Aaron lui sourit avec une infinie tendresse. Touché de ces mots que le Corbeau lançait pour faire taire les battements de son cœur qui résonnaient si forts qu'on aurait presque pu les entendre dans la salle de visite.

- Malik, je vous laisse avec Amira et Sahel, vous devez avoir beaucoup de choses à vous dire...- Hum, merci gamin...

Aaron n'avait pas vraiment vu juste. Le Corbeau leva les yeux sur ses deux gamins. La dernière fois qu'il les avait vus, Amira avait de grosses boucles brunes qui tombaient sur ses yeux verts et Sahel n'était qu'un bébé chétif. Un tout petit bout d'homme qui pleurait sans arrêt. Comme s'il ressentait l'absence de sa mère et les drames que l'avenir lui réservait. Amira brisa la glace, n'étant pas plus à l'aise face à cet homme qu'elle aurait dû appeler papa mais dont elle ne savait absolument rien.

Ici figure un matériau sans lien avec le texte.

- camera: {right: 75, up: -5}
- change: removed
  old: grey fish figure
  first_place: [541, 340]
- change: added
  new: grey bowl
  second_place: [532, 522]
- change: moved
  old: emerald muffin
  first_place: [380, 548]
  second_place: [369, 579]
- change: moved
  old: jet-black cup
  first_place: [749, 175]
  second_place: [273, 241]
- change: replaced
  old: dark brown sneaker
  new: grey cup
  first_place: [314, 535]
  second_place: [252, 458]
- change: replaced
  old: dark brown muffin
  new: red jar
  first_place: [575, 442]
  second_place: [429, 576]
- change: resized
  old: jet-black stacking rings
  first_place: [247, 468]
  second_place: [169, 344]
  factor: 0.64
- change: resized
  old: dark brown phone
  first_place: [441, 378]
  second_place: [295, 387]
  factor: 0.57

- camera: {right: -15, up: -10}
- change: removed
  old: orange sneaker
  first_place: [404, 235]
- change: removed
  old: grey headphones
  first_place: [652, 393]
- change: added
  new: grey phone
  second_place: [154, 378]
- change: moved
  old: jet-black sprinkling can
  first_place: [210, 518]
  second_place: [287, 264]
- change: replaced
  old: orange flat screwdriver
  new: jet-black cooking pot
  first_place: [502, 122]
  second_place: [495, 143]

- Tu as toujours été incarcéré ici ?- Oui, toujours. Bah, là ou ailleurs. Quatre murs, c'est quatre murs. Y a pas grand-chose à en dire!- Ça n'a pas dû être facile pour toi.- C'est la vie, c'est comme ça. C'est jamais facile pour personne, je crois. Si c'était à refaire, je réfléchirais à deux fois, j'dis pas. J'étais... J'étais tellement en colère.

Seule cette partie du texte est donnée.